He delights in the abuse of his power
Quinta Jurecic on why Trump has to be impeached:
Here are the facts: The president is unsuited to his office. That should have been obvious well before the release of the special counsel’s report, but the text of the report, even with a smattering of redactions, makes his unfitness brutally clear. He shows no understanding of the responsibilities of the presidency. He delights in the abuse of his power. As Memorial Day approaches, he is reportedly planning to celebrate the holiday by pardoning, among other service members accused of war crimes, a Navy SEAL scheduled to stand trial for the murder of multiple unarmed Iraqi civilians.
Because hooray for murdering unarmed civilians in foreign countries; that’s what we stand for now. My Lai? Our finest hour.

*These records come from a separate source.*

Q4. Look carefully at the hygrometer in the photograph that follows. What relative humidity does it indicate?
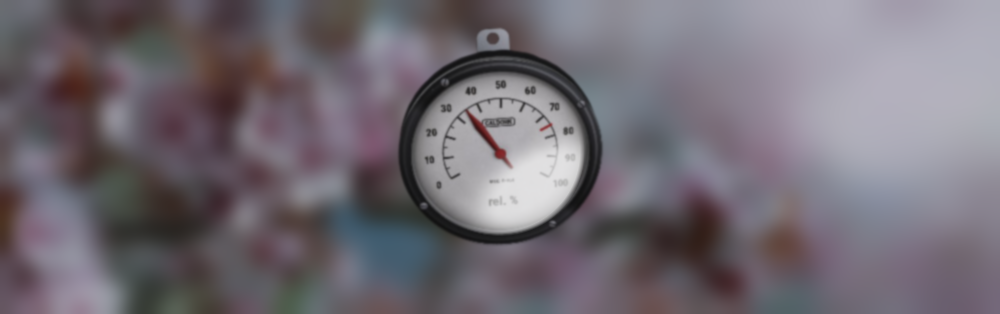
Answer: 35 %
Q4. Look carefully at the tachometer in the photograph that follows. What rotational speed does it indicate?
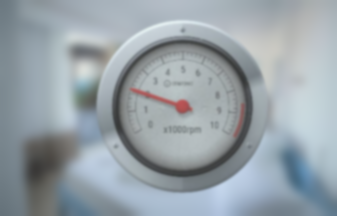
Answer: 2000 rpm
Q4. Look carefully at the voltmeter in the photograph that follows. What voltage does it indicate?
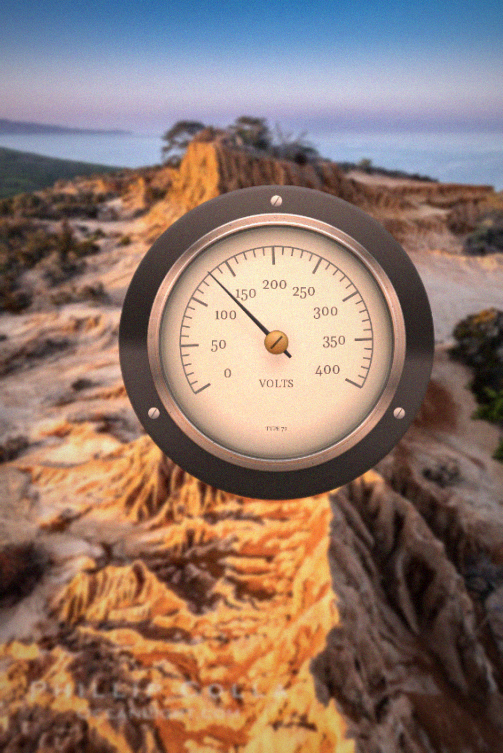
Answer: 130 V
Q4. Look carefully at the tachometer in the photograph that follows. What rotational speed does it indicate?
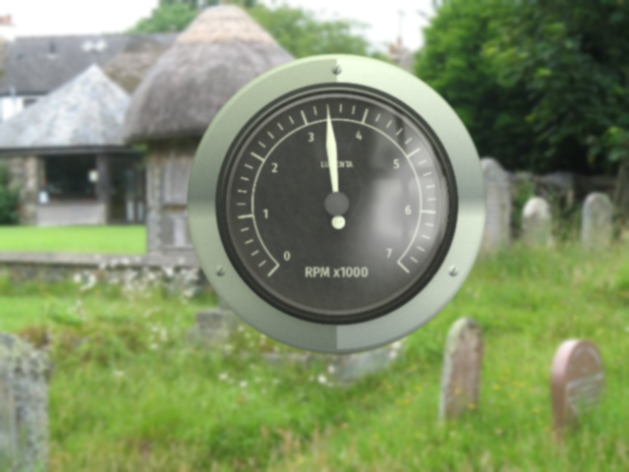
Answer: 3400 rpm
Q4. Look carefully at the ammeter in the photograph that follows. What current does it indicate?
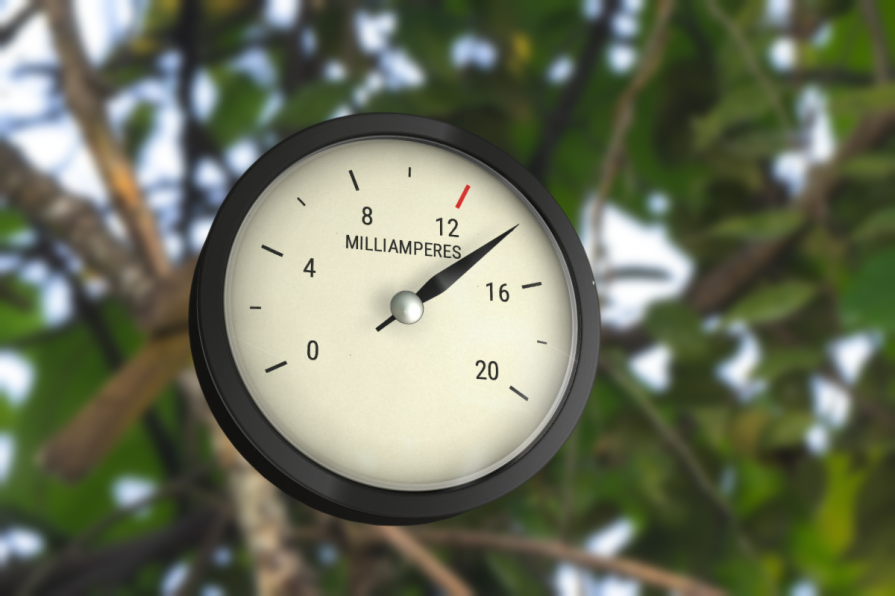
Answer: 14 mA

Jurecic notes that Pelosi opposes impeachment for pragmatic reasons: because it will energize his base.
This is a very practical argument. But there is value to an impeachment inquiry—and to impeachment—as an act in itself, regardless of whether the Senate will convict or what the president’s supporters will think.
Pelosi and the more hardheaded Democratic strategists regard this position as overly idealistic. That’s the point.
Trump is absurd in the colloquial sense, she goes on, but also in the philosophical sense.
What better to emphasize the gap between the desire for the Constitution to mean something and the reality of the document as some words on paper than the scene of Donald J. Trump swearing an oath to “faithfully execute the Office of President of the United States, and … preserve, protect and defend the Constitution”?
The Constitution is what Camus would call a “closed universe”—a space of “coherence and unity” in an incoherent world, in which words carry weight and actions have consequences. Trump’s disrespect for the law is a reminder of how fragile that structure of meaning can be. For that reason, there is a real service in using impeachment proceedings to push back against the notion that, in the parlance of the internet, “lol nothing matters.”
Susan Hennessey and I have argued that the House of Representatives has a duty to begin an impeachment inquiry insofar as representatives swear an oath to “support and defend the Constitution” and to “well and faithfully” execute the duties of their office. Another way of saying this is that an impeachment inquiry depends on an insistence that this oath really means something—and that the president’s oath means something as well. Keith Whittington, likewise, has written that impeachment is partially a matter of “norm creation and norm reinforcement.” And Yoni Appelbaum argued that the impeachment of Andrew Johnson “drew the United States closer to living up to its ideals.”
Let’s have a little norm reinforcement around here.
Well, nobody can say he hasn’t carried that part out in full. Any meaning that Office once had looks to be beyond resuscitation.
Oops, borked blockquote.
She is afraid it will energize his base, but the thing she, and everyone else, forgets is that it may also energize her base – the Democrats base – especially if it allows information to get into the minds of people that have managed to ignore it until now.
His base should not be her concern at this point, but instead, the entire country, which is supposed to be who he represents. He is failing to do his job. He is doing things that are not part of his job, and some things that are prohibited by his job. He is failing the American people. He is failing in every way possible.
At this point, the Trump base – well armed and violent – is seen as a threat. And rightly so. But we cannot let the fear of confrontation lead us into totalitarianism. Fear is one of the biggest tools used by totalitarians, and Trump is a master at stoking it. Pelosi needs to step back, breathe, and then think about the parts of the country that are not Trump’s base – which is most of us.
The Democratic base doesn’t want it though… Sure, some of them are pragmatists (myself included) but impeachment just doesn’t poll well at all. Not something that is likely to get the “moderates* scoff, on our side. It also might not really move the needle much at all, but it really isn’t a popular move.
Which sounds like mansplaining, so I’m sorry about that…
Well, that is true, but….every single person I talk to who claims to be a moderate Democrat says (1) They don’t want impeachment; and (2) They won’t vote for the Democrats unless they impeach Trump. Mind you, they don’t say these on the same day, and they seem to forget what they said the last time, but still…how can anyone wander through that morass and determine what the “base” wants?
And…maybe it should be the job of the Democratic Party leaders to explain to their base why this is important, why Trump is not just another Republican, why allowing fascism to creep into the country to avoid having to look partisan might not be a good idea.
If it doesn’t poll well…and I know it doesn’t, but I also know the apparent schizophrenia I keep hearing from especially the young Dems…then it is up to the leadership that has access to information we do not have to convince their base, and explain why this must be done. So few people really seem to understand the extreme times in which we live.